• _読む文章_:
____________________

拠点強化事業「イスラームをめぐる諸宗教間の関係の歴史と現状」
2012年度講演会 報告(2012年11月11日/上智大学)


 日時:日時:2012年11月11日(日) 15:00‐17:30
 場所:上智大学市ヶ谷キャンパス研究棟6階 601号室
 参加者:19名

講演1: FransiscoAnto(上智大学)
 "Muslims and Christians in Indonesia in the Reformation Era (1999-now)"
講演2: Dr. JamhariMakruf(State Islamic University in Jakarta)
 "Islam in Post 2001Indonesia"
講演3: Dr. Ismail LutfiJapakiya(Rector of Yala Islamic University, Pattani.)
 "Islam in Southern Thailand"

____________________

• _データ_:
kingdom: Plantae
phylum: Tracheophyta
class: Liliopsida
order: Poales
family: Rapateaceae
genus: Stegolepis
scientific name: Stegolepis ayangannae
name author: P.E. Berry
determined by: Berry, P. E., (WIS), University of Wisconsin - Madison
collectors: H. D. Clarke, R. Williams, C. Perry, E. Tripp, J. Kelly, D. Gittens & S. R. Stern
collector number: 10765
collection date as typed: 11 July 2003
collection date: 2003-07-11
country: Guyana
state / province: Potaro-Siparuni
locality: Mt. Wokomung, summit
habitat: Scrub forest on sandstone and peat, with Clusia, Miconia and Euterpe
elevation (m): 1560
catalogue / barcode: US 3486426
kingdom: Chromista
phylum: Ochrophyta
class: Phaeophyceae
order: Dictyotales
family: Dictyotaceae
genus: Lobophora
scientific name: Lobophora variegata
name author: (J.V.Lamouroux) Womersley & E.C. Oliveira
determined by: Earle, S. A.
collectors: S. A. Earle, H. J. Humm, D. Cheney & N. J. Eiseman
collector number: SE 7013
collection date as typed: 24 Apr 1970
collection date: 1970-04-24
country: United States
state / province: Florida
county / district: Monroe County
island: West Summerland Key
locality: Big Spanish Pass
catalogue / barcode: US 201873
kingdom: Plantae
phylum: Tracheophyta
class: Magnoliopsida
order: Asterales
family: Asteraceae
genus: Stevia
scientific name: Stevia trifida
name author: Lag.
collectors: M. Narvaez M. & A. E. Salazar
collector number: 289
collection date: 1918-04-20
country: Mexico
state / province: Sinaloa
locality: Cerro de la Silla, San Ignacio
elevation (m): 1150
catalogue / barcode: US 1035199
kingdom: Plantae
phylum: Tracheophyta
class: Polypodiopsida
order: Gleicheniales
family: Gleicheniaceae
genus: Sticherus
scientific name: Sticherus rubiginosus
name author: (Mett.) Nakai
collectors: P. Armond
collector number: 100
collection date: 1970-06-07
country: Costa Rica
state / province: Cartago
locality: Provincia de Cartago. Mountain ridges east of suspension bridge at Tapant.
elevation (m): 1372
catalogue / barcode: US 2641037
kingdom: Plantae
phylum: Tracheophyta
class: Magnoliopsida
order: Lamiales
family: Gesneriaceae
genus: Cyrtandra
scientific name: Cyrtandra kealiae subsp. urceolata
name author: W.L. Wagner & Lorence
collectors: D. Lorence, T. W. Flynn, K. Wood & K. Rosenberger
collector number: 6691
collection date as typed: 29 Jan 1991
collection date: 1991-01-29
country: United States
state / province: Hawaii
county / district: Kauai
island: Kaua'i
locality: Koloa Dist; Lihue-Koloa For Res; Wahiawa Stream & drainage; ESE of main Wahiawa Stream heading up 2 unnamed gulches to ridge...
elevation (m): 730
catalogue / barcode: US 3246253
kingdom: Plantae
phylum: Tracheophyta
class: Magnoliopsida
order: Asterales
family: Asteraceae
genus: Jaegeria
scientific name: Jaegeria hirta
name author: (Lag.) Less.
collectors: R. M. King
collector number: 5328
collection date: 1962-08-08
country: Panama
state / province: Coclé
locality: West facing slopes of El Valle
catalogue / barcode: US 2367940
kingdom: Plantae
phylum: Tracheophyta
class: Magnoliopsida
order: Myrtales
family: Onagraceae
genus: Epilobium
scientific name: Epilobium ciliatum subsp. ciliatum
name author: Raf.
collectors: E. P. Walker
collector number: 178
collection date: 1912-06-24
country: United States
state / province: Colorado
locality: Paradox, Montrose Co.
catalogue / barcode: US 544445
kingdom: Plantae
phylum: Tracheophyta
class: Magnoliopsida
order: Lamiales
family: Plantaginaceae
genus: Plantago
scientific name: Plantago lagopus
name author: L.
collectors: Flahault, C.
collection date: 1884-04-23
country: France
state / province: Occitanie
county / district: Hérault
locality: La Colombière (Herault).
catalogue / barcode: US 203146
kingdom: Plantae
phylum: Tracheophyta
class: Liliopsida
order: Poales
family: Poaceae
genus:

____________________

• _課題内容_:
講演会報告をもとに、次の問いに答えてください。
(a) 講演会はどこで開かれましたか。
(b) 参加者は何名でしたか。
(c) 講演3の題目は何ですか。
データの行は参照しなくてもかまいません。

• _解答_:
(a) 上智大学市ヶ谷キャンパス研究棟6階の601号室です。
(b) 19名です。
(c) "Islam in Southern Thailand"です。